Validity and Reliability of Clinical and Patient-Reported Outcomes in Multisystem Proteinopathy 1

Abstract

Objective: Valosin-containing protein (VCP)-associated multisystem proteinopathy 1 (MSP1) is caused by variants in the VCP gene. MSP1 results in various phenotypes including progressive myopathy, Paget's disease of bone, frontotemporal dementia, amyotrophic lateral sclerosis, and parkinsonism, among others. Our study aimed to validate functional clinical outcome assessments (COA) and patient-reported outcomes (PRO) to inform clinical care practices and future clinical trial design.
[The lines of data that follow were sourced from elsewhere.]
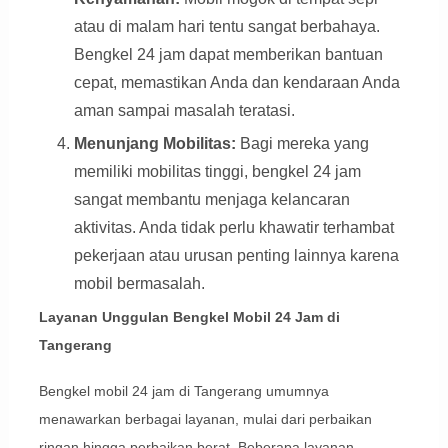
atau di malam hari tentu sangat berbahaya.
Bengkel 24 jam dapat memberikan bantuan
cepat, memastikan Anda dan kendaraan Anda
aman sampai masalah teratasi.
Menunjang Mobilitas:
Bagi mereka yang
memiliki mobilitas tinggi, bengkel 24 jam
sangat membantu menjaga kelancaran
aktivitas. Anda tidak perlu khawatir terhambat
pekerjaan atau urusan penting lainnya karena
mobil bermasalah.
Layanan Unggulan Bengkel Mobil 24 Jam di
Tangerang
Bengkel mobil 24 jam di Tangerang umumnya
menawarkan berbagai layanan, mulai dari perbaikan
ringan hingga perbaikan berat. Beberapa layanan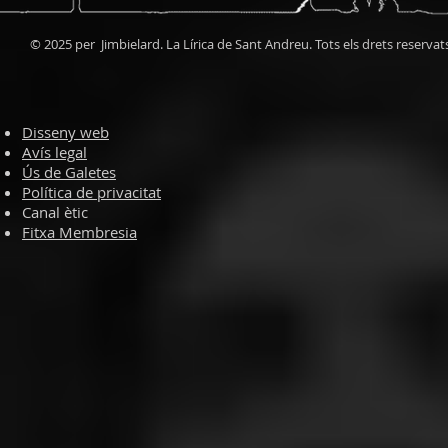
© 2025 per Jimbielard. La Lírica de Sant Andreu. Tots els drets reservat
Disseny web
Avís legal
Ús de Galetes
Política de privacitat
Canal ètic
Fitxa Membresia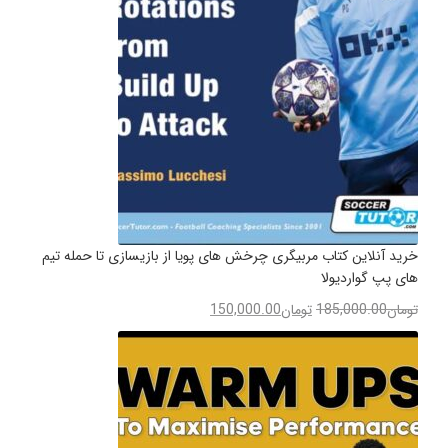
خرید آنلاین کتاب مربیگری چرخش های پویا از بازیسازی تا حمله تیم
های پپ گواردیولا
تومان
185,000.00
تومان
150,000.00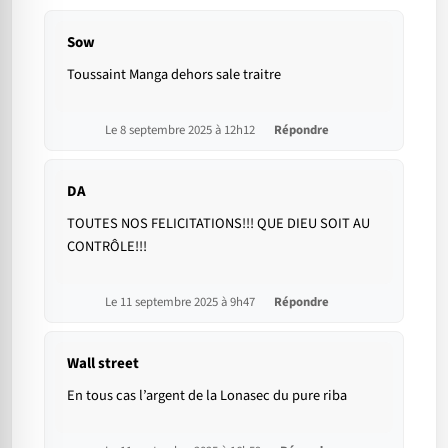
Sow
Toussaint Manga dehors sale traitre
Le 8 septembre 2025 à 12h12
Répondre
DA
TOUTES NOS FELICITATIONS!!! QUE DIEU SOIT AU
CONTRÔLE!!!
Le 11 septembre 2025 à 9h47
Répondre
Wall street
En tous cas l’argent de la Lonasec du pure riba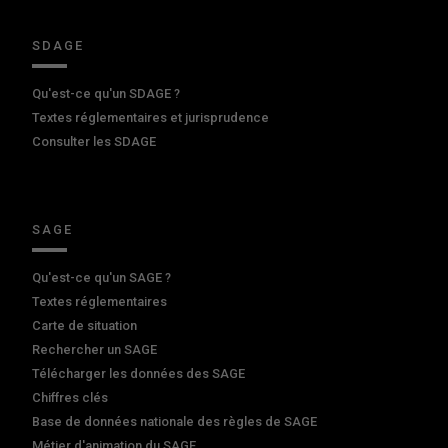
SDAGE
Qu'est-ce qu'un SDAGE ?
Textes réglementaires et jurisprudence
Consulter les SDAGE
SAGE
Qu'est-ce qu'un SAGE ?
Textes réglementaires
Carte de situation
Rechercher un SAGE
Télécharger les données des SAGE
Chiffres clés
Base de données nationale des règles de SAGE
Métier d'animation du SAGE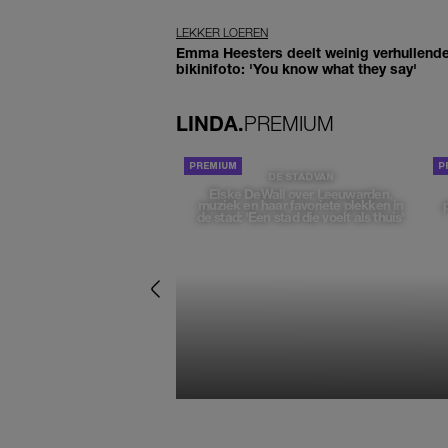
LEKKER LOEREN
Emma Heesters deelt weinig verhullend
bikinifoto: 'You know what they say'
LINDA.
PREMIUM
DE STAD VAN
Elske DeWall over Leeuwarden,
muziek en haar favoriete plekken in
de stad: 'Een stad die voelt als thuis'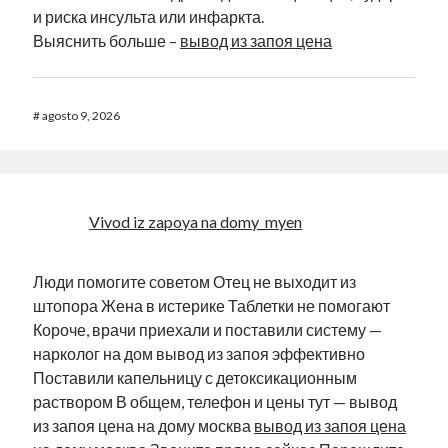
и риска инсульта или инфаркта.
Выяснить больше –
вывод из запоя цена
#
agosto 9, 2026
Vivod iz zapoya na domy_myen
Люди помогите советом Отец не выходит из
штопора Жена в истерике Таблетки не помогают
Короче, врачи приехали и поставили систему —
нарколог на дом вывод из запоя эффективно
Поставили капельницу с детоксикационным
раствором В общем, телефон и цены тут — вывод
из запоя цена на дому москва
вывод из запоя цена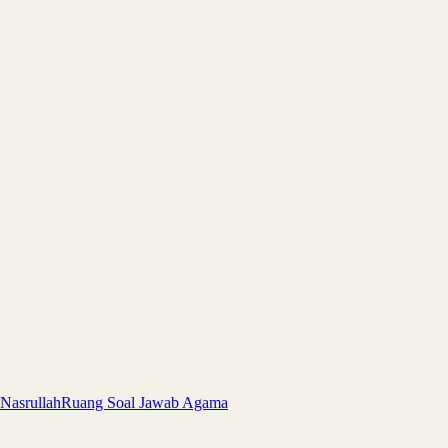
 Nasrullah
Ruang Soal Jawab Agama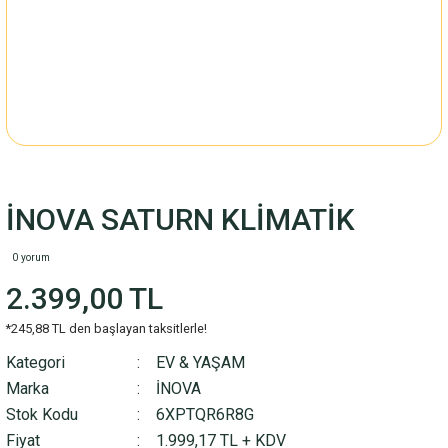
İNOVA SATURN KLİMATİK
0 yorum
2.399,00 TL
*245,88 TL den başlayan taksitlerle!
Kategori
EV & YAŞAM
Marka
İNOVA
Stok Kodu
6XPTQR6R8G
Fiyat
1.999,17 TL + KDV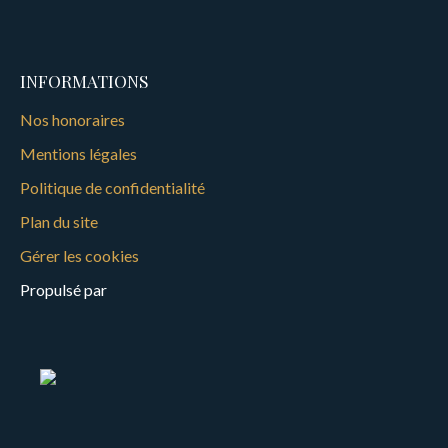
INFORMATIONS
Nos honoraires
Mentions légales
Politique de confidentialité
Plan du site
Gérer les cookies
Propulsé par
In addition, we evaluated the test-retest reliability of these COAs within clinics and remote environments.

Methods: Patients completed a battery of COA and PRO across a 2-day traditional onsite visit and a 2-day remote visit within their home environment. All COA and PRO deemed safe and feasible to complete based on participants' level of function and/or home environment were collected at each visit.

Results: Forty-six total patients enrolled in our study, 34 in our full study and 12 in an expanded remote-only cohort. Functional COA measured decline over reported disease duration in this cross-sectional group and significantly correlated with PRO (rho > 0.5, p < 0.001). Differences in lower and upper extremity involvement were noted across variant groups. Performance of functional COA was reliable and safe within and across onsite and remote testing environments (ICC > 0.7, p < 0.001).

Interpretation: Functional COA and PRO are valid and reliable to measure abilities in participants with MSP1. Testing can be completed reliably within the home, which could expand equitable access to clinical care and/or future clinical trial participation. Prospective longitudinal data collection is ongoing to understand outcome sensitivity and meaningful change over time.

Keywords: VCP‐associated multisystem proteinopathy; function; natural history.

FIGURE 1

Cross‐sectional performance of clinical outcome assessments (COA) by reported disease duration (first reported symptom) in years. (A) Individual performance of 100‐m timed test velocity with dotted lines at 4.0 m/s (i.e., running speed), 1.2 m/s (i.e., lower limit of functional community walking speed), and 0.8 m/s (i.e., lower limit of household walking speed); (B) performance of NSAD; (C) timed up and go (TUG); and (D) performance of upper limb (PUL) across the cohort.

FIGURE 2

Functional groupings of (A) NSAD score in ambulatory patients with valid TTR time (circles), without the ability to perform TTR (squares), and nonambulatory participants (triangles); and (B) PUL score in those with the strength to reach overhead (circles), perform mid‐level activities like bringing hand to mouth (squares), and those independently completing tabletop activities only (triangles).

FIGURE 3

Cross‐sectional performance of (A) NSAD, (B) 10 m velocity (dotted lines: 1.2 m/s lower limit of community walking speed; 0.8 m/s household walking speed), (C) PUL, (D) FVC percent of predicted (dotted lines: 70% as lower limit of normal performance; 50% as need for nocturnal ventilatory support) plotted by disease duration (years since first reported symptom) and variant group: p.Arg93Cys (red circles), p.Arg155Cys (green circles), p.Arg155His (green squares), p.Arg159Cys (blue circles), p.Arg159His (blue squares), and all other variants (black circles).

FIGURE 4

Bland–Altman plots to assess individual test–retest reliability of the (A) TUG at onsite visits, compared to (B) TUG across onsite and remote environments; and (C) PUL at remote visits, compared to (D) PUL across onsite and remote environments.